Hari berganti hari, bulan berganti bulan. Sudah enam bulan Ryujin dan Lia menjalin hubungan asmara. Tentu banyak masalah yang menghampiri, namun keduanya bisa mengatasi permasalahan itu dengan baik. Kedua orangtua Ryujin pun sudah tahu. Tak jarang Lia diajak pergi jalan-jalan bersama keluarga mereka.
Sebentar lagi, keduanya akan menduduki bangku perkuliahan. Lia sudah mantap dengan kampus pilihannya di daerah Serpong, sementara Ryujin masih bimbang. Beberapa waktu lalu, perwakilan dari sebuah lembaga pendidikan datang ke sekolah Ryujin. Pihak mereka menawarkan beasiswa pada Ryujin untuk kuliah di Belanda. Semua dibiayai, termasuk uang saku. Ada tiga jurusan yang ditawarkan, yaitu hukum, bisnis manajemen dan sastra Belanda. Ryujin cukup memilih, ia bisa langsung masuk. Namun syaratnya, Ryujin harus mau ikut dalam tim basket kampus. Syarat yang cukup simpel. Namun beratnya, ia harus meninggalkan keluarganya dan Lia.
Ryujin belum memberitahu Lia. Ia tidak mau Lia memikirkan hal itu. Ia juga tidak yakin, bahwa Lia akan bisa bertahan dengan hubungan jarak jauh. Setiap Ryujin ingin memberitahu pada Lia, lidahnya selalu terasa kelu. Kata-katanya seakan tertahan di tenggorokan.
Ryujin membaca surat undangan beasiswa dari lembaga pendidikan yang kemarin mendatangi sekolahnya. Ia mendesah frustasi.
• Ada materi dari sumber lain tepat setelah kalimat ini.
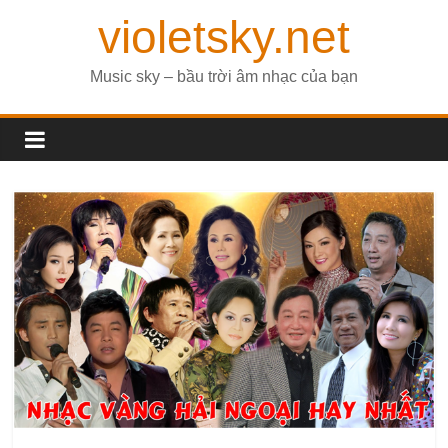
violetsky.net
Music sky – bầu trời âm nhạc của bạn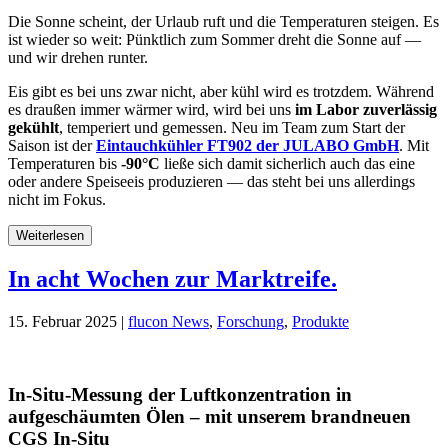
Die Sonne scheint, der Urlaub ruft und die Temperaturen steigen. Es
ist wieder so weit: Pünktlich zum Sommer dreht die Sonne auf —
und wir drehen runter.
Eis gibt es bei uns zwar nicht, aber kühl wird es trotzdem. Während
es draußen immer wärmer wird, wird bei uns
im Labor zuverlässig
gekühlt
, temperiert und gemessen. Neu im Team zum Start der
Saison ist der
Eintauchkühler FT902 der JULABO GmbH
. Mit
Temperaturen bis
-90°C
ließe sich damit sicherlich auch das eine
oder andere Speiseeis produzieren — das steht bei uns allerdings
nicht im Fokus.
Weiterlesen
In acht Wochen zur Marktreife.
15. Februar 2025 |
flucon News
,
Forschung
,
Produkte
In-Situ-Messung der Luftkonzentration in
aufgeschäumten Ölen – mit unserem brandneuen
CGS In-Situ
Kalau ia menerima beasiswa itu, ia hanya punya waktu tiga bulan sebelum berangkat ke Belanda.
Berpisah dengan Lia, bukan hal yang ia inginkan.
"Kak?"
Ryujin tersadar dari lamunannya. Matanya melirik ke arah pintu kamarnya yang dimana sudah ada Lilo disana. Ryujin tersenyum kecil, "Ya, Pap?"
Lilo perlahan memasuki kamar Ryujin. Ia duduk di tepi kasur Ryujin. Ryujin menghadap Lilo sembari terduduk di kursi belajarnya.
"So, how's the scholarship? Kamu jadi ambil?" tanya Lilo sembari menatap surat berlogo warna biru yang terletak di meja belajar Ryujin
Ryujin menatap surat itu. Ia menelan salivanya. Kedua bahunya naik, pertanda gadis itu masih bimbang dengan keputusannya.
"Lia, kan?"
Ryujin mengernyit, "Maksudnya?" tanyanya
"Yang membuat kamu bimbang."
Nggak salah. Memang benar itu yang menjadi bahan pertimbangan Ryujin.
Melihat raut wajah Ryujin, Lilo mengusap dagunya. Pria itu menghela nafasnya perlahan sembari menyunggingkan senyumnya. Lilo paham, bahwa hal paling menyakitkan adalah ketika memilih antara studi atau cinta.
"College life sucks, Kak. I've been there before. Berpisah dengan orang yang kita cintai adalah hal paling menyulitkan. Dan kalau kamu ngambil beasiswa itu, kisah Papi dan Mami bisa jadi akan terulang kembali."
Lilo menggenggam tangan Ryujin. Ia mengusap tangan Ryujin lembut. Ryujin tahu mengenai kisah orangtuanya. Namun ada dua kemungkinan. Antara Ryujin bisa kembali lagi bersama Lia, atau Ryujin harus mengakhiri hubungannya dengan Lia.
"Hei," Lilo menatap Ryujin dalam-dalam
"Pikirkan baik-baik. Kesempatan tidak datang dua kali, Kak," kata Lilo
"Dan cinta yang tepat tidak datang dua kali, Pap."
"Tapi cinta yang tepat akan kembali, sejauh apapun ia pergi."
Ah, iya juga.
"Papi loves you, Kak. Apapun keputusan kamu, Papi tetap bangga dan senang punya anak seperti kakak."
Setelah berbicara, Lilo langsung beranjak meninggalkan Ryujin sendirian di kamar itu. Pikirannya semakin berkecamuk. Siapa sih yang tidak mau kuliah dengan beasiswa seratus persen di Belanda? Apalagi dengan syarat yang begitu mudah menurutnya.